> Exercise instructions
Among the records below, find the line that has "Новый чудесный томат авторской селекции для"; from there, give the lines again exactly, and stop after the line that has "Характеристики".

> Exercise data
*** Begin section ***

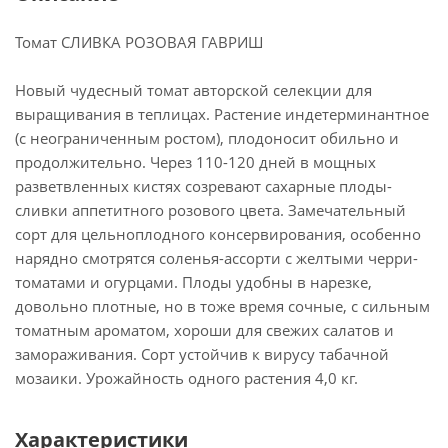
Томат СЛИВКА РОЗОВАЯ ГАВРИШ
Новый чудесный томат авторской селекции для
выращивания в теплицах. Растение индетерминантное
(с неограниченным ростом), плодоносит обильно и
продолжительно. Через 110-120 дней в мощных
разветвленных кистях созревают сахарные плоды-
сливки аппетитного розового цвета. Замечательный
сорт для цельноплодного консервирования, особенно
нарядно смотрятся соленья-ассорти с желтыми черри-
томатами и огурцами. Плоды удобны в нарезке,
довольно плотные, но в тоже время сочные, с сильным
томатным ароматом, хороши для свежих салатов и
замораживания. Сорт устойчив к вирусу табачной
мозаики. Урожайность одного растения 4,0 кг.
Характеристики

*** End section ***
*** Begin section ***

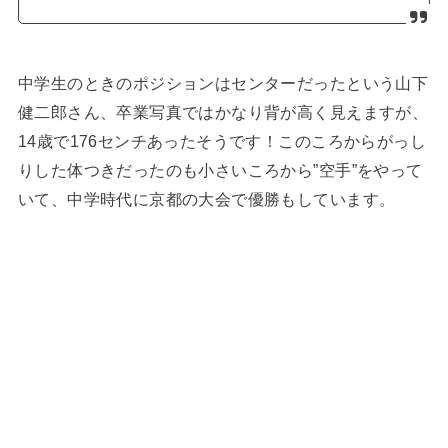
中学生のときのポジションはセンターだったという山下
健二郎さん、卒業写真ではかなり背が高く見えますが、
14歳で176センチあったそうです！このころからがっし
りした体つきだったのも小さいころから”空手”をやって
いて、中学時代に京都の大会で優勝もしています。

*** End section ***

> Result of this task
Новый чудесный томат авторской селекции для
выращивания в теплицах. Растение индетерминантное
(с неограниченным ростом), плодоносит обильно и
продолжительно. Через 110-120 дней в мощных
разветвленных кистях созревают сахарные плоды-
сливки аппетитного розового цвета. Замечательный
сорт для цельноплодного консервирования, особенно
нарядно смотрятся соленья-ассорти с желтыми черри-
томатами и огурцами. Плоды удобны в нарезке,
довольно плотные, но в тоже время сочные, с сильным
томатным ароматом, хороши для свежих салатов и
замораживания. Сорт устойчив к вирусу табачной
мозаики. Урожайность одного растения 4,0 кг.
Характеристики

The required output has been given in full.